Europe has the clearest example in its own infrastructure. ESCO, the EU's multilingual classification of skills and occupations, covers 27 member states and was published from the start as linked open data: stable identifiers for every element, downloadable in standard formats, free for any platform to integrate. Labor platforms, learning systems, and credential systems across Europe adopted it, not because anyone required them to, but because integration was easier than building from scratch. The content mattered. The format made the content usable.
The United States built the same thing for occupations. ONET, the federal Occupational Information Network, maps skills, tasks, and knowledge across hundreds of jobs, and it's published as linked open data, too. The result is that ONET is embedded across job boards, workforce tools, and labor-market analytics nationwide. No mandate. Just a format that made adoption the path of least resistance.
This is the fork every framework reaches. Without a machine-readable layer, a framework depends on manual interpretation across thousands of institutions and vendors, which produces fragmented alignment at best. At worst, it becomes a "standard" that each platform reads differently, until comparability, the entire point, is gone.
Where adoption actually happens.
Once a framework is structured, the systems that reach learners can do something with it.
In a learning management system, native alignment means an instructor doesn't re-interpret the framework for every course. Outcomes get tagged the same way across programs, analytics become comparable, and when the framework updates, connected courses update with it. The work of alignment happens once, in the platform, instead of thousands of times, by hand.
In a credentialing system, the identifier is what makes a credential portable. A badge that carries the framework's competency identifiers is legible to employers and recognizable to hiring systems anywhere. A badge that carries only a label, "AI Literacy Certificate," means something different at every issuer, and the shared understanding the framework promised dissolves into noise.
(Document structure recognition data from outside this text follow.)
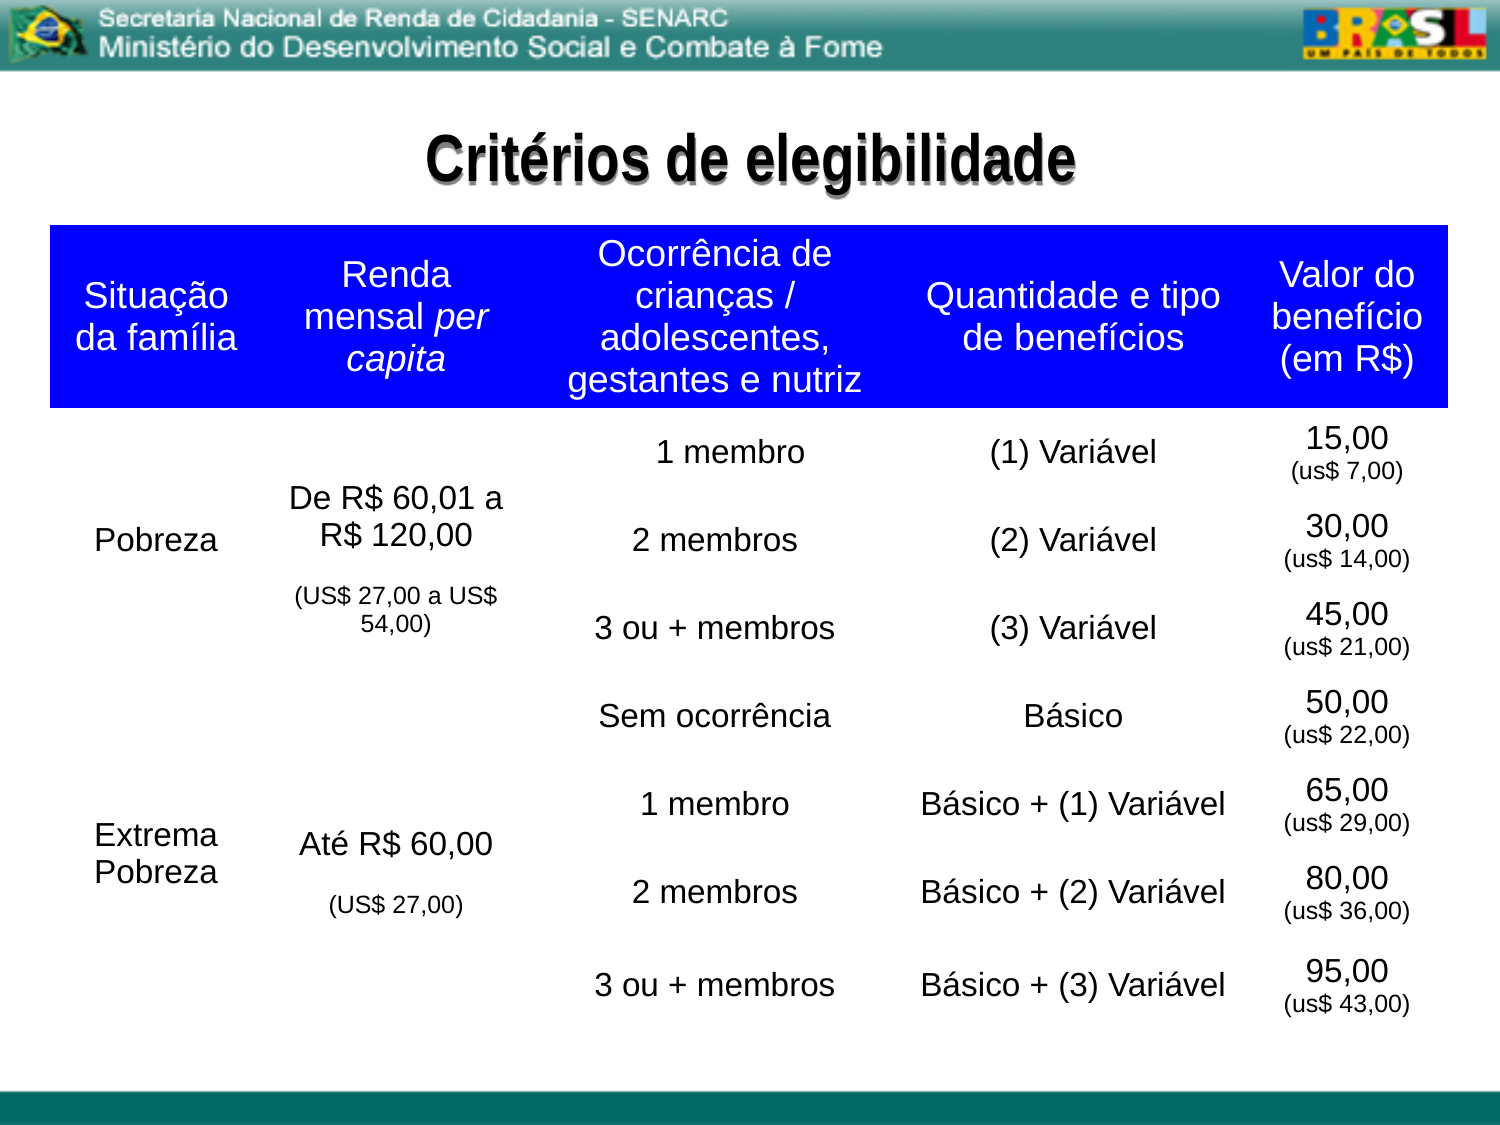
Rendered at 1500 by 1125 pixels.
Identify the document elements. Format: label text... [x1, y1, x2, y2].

table_cell 95,00 (us$ 43,00) [1247, 936, 1448, 1034]
table_cell 2 membros [530, 496, 900, 584]
table_cell Extrema Pobreza [50, 672, 263, 1034]
table_cell 50,00 (us$ 22,00) [1247, 672, 1448, 760]
table_cell 45,00 (us$ 21,00) [1247, 584, 1448, 672]
table_cell 30,00 (us$ 14,00) [1247, 496, 1448, 584]
table_cell Até R$ 60,00 (US$ 27,00) [263, 672, 530, 1034]
table_cell (3) Variável [900, 584, 1247, 672]
table_cell 15,00 (us$ 7,00) [1247, 408, 1448, 496]
table_cell 3 ou + membros [530, 936, 900, 1034]
table_cell Básico + (3) Variável [900, 936, 1247, 1034]
table_cell (1) Variável [900, 408, 1247, 496]
table_cell 80,00 (us$ 36,00) [1247, 848, 1448, 936]
table_cell 1 membro [530, 408, 900, 496]
table_cell 1 membro [530, 760, 900, 848]
table_cell Sem ocorrência [530, 672, 900, 760]
table_cell Básico + (1) Variável [900, 760, 1247, 848]
table_cell (2) Variável [900, 496, 1247, 584]
table_header Valor do benefício (em R$) [1247, 225, 1448, 408]
table_cell Básico + (2) Variável [900, 848, 1247, 936]
title Critérios de elegibilidade [76, 90, 1427, 220]
table_cell 2 membros [530, 848, 900, 936]
table_header Ocorrência de crianças / adolescentes, gestantes e nutriz [530, 225, 900, 408]
table_header Quantidade e tipo de benefícios [900, 225, 1247, 408]
picture [0, 0, 1500, 1125]
table_cell 65,00 (us$ 29,00) [1247, 760, 1448, 848]
table_cell Básico [900, 672, 1247, 760]
table_cell De R$ 60,01 a R$ 120,00 (US$ 27,00 a US$ 54,00) [263, 408, 530, 672]
table_cell Pobreza [50, 408, 263, 672]
table_cell 3 ou + membros [530, 584, 900, 672]
table_header Renda mensal per capita [263, 225, 530, 408]
table_header Situação da família [50, 225, 263, 408]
None of this requires a framework to be complex. It requires it to be structured: each competency assigned a stable identifier, the full taxonomy available in importable formats, and explicit crosswalks to the infrastructure that already exists, ESCO and O*NET, plus the other frameworks already in use.
The cost of skipping this is quiet fragmentation.
Without machine-readability, the pattern is predictable. Institutions implement by hand, or not at all. Vendors build their own interpretations. Credentials multiply without comparability. Employers stop trusting the signal. The framework becomes a reference the field cites but doesn't systematically use. With this many frameworks already in circulation, each new PDF doesn't reduce the confusion. It adds another dialect to it.
This isn't a failure of content or intent. It's a failure of format, and it lands hardest where capacity is thinnest. Well-resourced universities and large employers can interpret dense guidance by hand, and they will. Community colleges, workforce programs, and apprenticeships, which serve the learners who most need a portable AI literacy credential, are left to improvise. Machine-readability is what turns a document the strong can implement into infrastructure everyone can adopt.
What the next step looks like.
The ask is concrete and well within reach. Every framework author, the EU-OECD initiative first among them given its reach, should publish a structured implementation package alongside the PDF: a machine-readable version in which each competency carries a stable identifier, the full taxonomy is available in standard formats, and explicit crosswalks connect it to ESCO, O*NET, and the major frameworks already in use.
This needs no new program and no significant funding. It means treating a framework as public data infrastructure, which is exactly what ESCO and O*NET already are.
We don't need another framework. We need the ones we already have to be usable by the systems that decide whether a learner's AI literacy ever counts. The content is written. The infrastructure step is next.